• _CHECK YOUR UNDERSTANDING_:
- A) Reproduce verbatim the stretch of the alignment workshop text from "The second method" through "is being said.".
- B) List every file extension that the alignment workshop text writes with a leading dot.
- C) Condense the paragraph of the alignment workshop text that begins "The second method uses Praat TextGrid files" into a bulleted list that keeps its main facts.
(EXTRACT PROVIDED begins)
There are two ways in which we can organize our files for alignment. Each one requires a different directory structure, so we’ll look at them both individually.
The first method uses .lab
or .txt
files
containing tab-delimited orthographic transcription for each word. I
have always just used .txt
files. If you’d like to learn
more about .lab
files you can do so here.
This method assumes that you may have multiple files for multiple
speakers. You should therefore make a new directory
<corpus-name>
with sub-folders speaker1
,
speaker2
, …, speakern
.
Activity 1: During this workshop, we will align data from 4 speakers. So let’s create our corpus directory and 4 speaker sub-directories now. Once you’ve done this, download these files, unzip them, and move them into the correct folders on your machine.
MFA only runs on audio files in a specific format. Fortunately, as
long as you are using .wav
files, it takes care of things
automatically. That being said, it’s recommended to not use files with a
sampling rate lower than 16kHz. If you have recordings that are in
another format (e.g. .mp3
), you should have
sox
or ffmpeg
which provide ways to convert
files into the wav
format. We won’t go over that here, but
I wanted to make sure people were made aware of this fact.
The second method uses Praat TextGrid files and generally can handle longer audio and multiple speakers within a single file. For this reason, you only need to make a corpus directory with no further sub-folders. The TextGrid file should have a unique tier for each speaker. On each tier, you can then make boundaries for chunks around 5-6 seconds. You can then label each interval with the orthographic transcription of what is being said.
Activity 2: Create a second corpus directory (with a different name from the one above). Once you’ve done this, download these files, unzip them, and move them into the correct folders on your machine.
MFA has the Acoustic Models and/or Pronouncing dictionaries for the following languages (as of 11/5/2022). Note, some languages have multiple dictionaries/acoustic models to account for different dialects. Furthermore, some are more expansive than others. So it’s important to read about each model/dictionary before using it. It’s fine to use general models for more specific data sets, but it’s crucial to be aware of the limitations and the social/ethical concerns that may arise from doing so.
(EXTRACT PROVIDED ends)
(THE DATA begins)
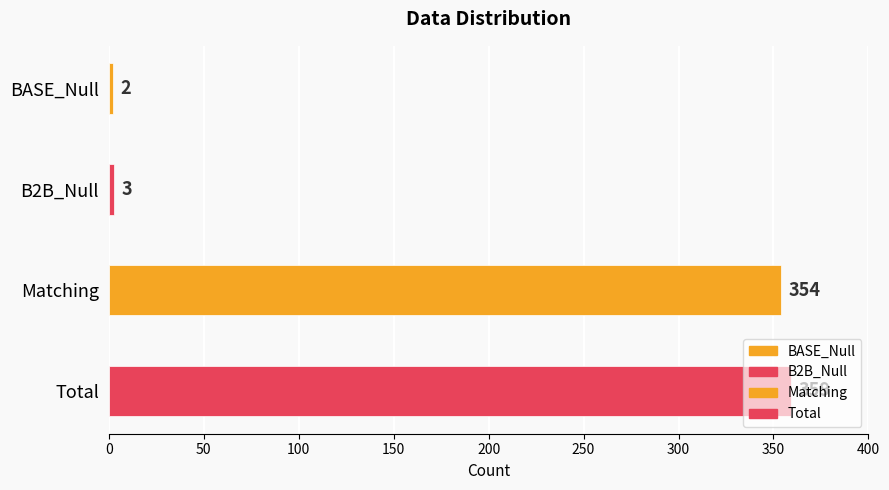

The value at BASE_Null is 3. True or false?

False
(THE DATA ends)
• _ANSWERS BY ITEM NUMBER_:
- A)
The second method uses Praat TextGrid files and generally can handle longer audio and multiple speakers within a single file. For this reason, you only need to make a corpus directory with no further sub-folders. The TextGrid file should have a unique tier for each speaker. On each tier, you can then make boundaries for chunks around 5-6 seconds. You can then label each interval with the orthographic transcription of what is being said.

- B)
- .lab
- .txt
- .wav
- .mp3

- C)
- Uses Praat TextGrid files.
- Can generally handle longer audio and multiple speakers within a single file.
- Needs only a corpus directory, with no sub-folders.
- Each speaker gets a unique tier in the TextGrid file.
- Each tier has boundaries for chunks of around 5–6 seconds.
- Each interval is labeled with the orthographic transcription of what is being said.